Left to follow their gut  instincts, people are naturally loss-averse, sometimes myopically so, and often pass up favorable opportunities as a result, says Boaz Keysar, a psychologist at the University of Chicago and lead author of the study.

"Imagine I offer you $100, or we flip a coin and if it's heads, you get $200, and if it's tails, you get nothing," Keysar says. "Most people would say, 'I'll take the $100' and not risk getting nothing. Ninety-nine percent of people would do that, even if I offer $2,200 or nothing.
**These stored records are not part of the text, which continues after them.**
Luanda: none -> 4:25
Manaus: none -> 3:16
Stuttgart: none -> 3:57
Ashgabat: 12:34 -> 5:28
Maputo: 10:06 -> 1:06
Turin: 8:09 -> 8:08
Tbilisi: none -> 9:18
We have an emotional reaction to a definite, immediate gain."

But consider the proposal in Korean, French, Spanish, Japanese - any non-native tongue - and the aversion to losses diminishes, and our willingness to take risks changes, Keysar and his research team found.

"A foreign language is less emotionally connected than our native tongue, and distances you," says Keysar,  who, even after 25 years in the United States, says he still "operates differently" in English than in his native Hebrew.

"A non-native language takes you away cognitively and slows you down, especially if you're not that skilled in it," he says.

Counterintuitive as that seems, it's a nice boost for the language slackers. "The less proficient you are in a second language, the more you'll deliberate over decisions," Keysar says, "and your choices benefit from such deliberation. It's like you become somewhat of a different person."

In one of six  experiments to gauge just how different, Keysar and colleagues enlisted 54 University of Chicago students who were native English speakers but had been studying Spanish. They gave each student $15 in $1 bills to make 15 separate bets in a coin toss. In each toss, they could either pass up the bet and keep the dollar, or risk losing it for the possibility of getting an extra $1.50 if they won the toss, or nothing if they lost. These were advantageous bets, Keysar explains, as statistically, the students stood to come out ahead if they took all 15 bets.

While the students who considered the wager in Spanish took the bet 71 percent of the time, those who thought it through in English were willing to wager only 54 percent of the time.

"Bear in mind that we gave them the $15. It's not as if it was even their own money," Keysar says. "But  in the foreign language, they were not as motivated by fear."

While not involved in the Chicago study, Benjamin Bergen, director of the Language and Cognition Lab at the University of California at San Diego, says, "There's a lot of evidence that people have strong emotional reactions to words in their native language. Even if they're fluent, bilingual, words they've acquired early on in life, on their caregiver's knee, really have more impact on them.

"But what's the exact mechanism at work? Why do you show more of these signs of irrationality in your  native language at the level of the brain? It leaves many questions open."

Some clues might lie in past studies on "taboo" words that measured people's electro-physiological responses to hearing swears in their own language and in a foreign language. People reacted with less emotion - and less sweat - to  these words in a foreign language.

"Those words go to some deep levels of emotion that are inaccessible in the second language," says Evelina Fedorenko, a research scientist in the Department of Brain and Cognitive Sciences at MIT. As a native Russian speaker, Fedorenko says, "I can relate  to that. Swear words in English just do nothing for me at all. I'm totally insensitive to them even though I think in English, I count in English, I dream in English.  But I would never swear in Russian."

Whatever the mechanism at work, Keysar is quick to point out that distancing people emotionally from important decisions is not always the best course, and is now  studying when the opposite is true. "We have an emotional system for a reason," he says.  "It's not something that's just there in the way."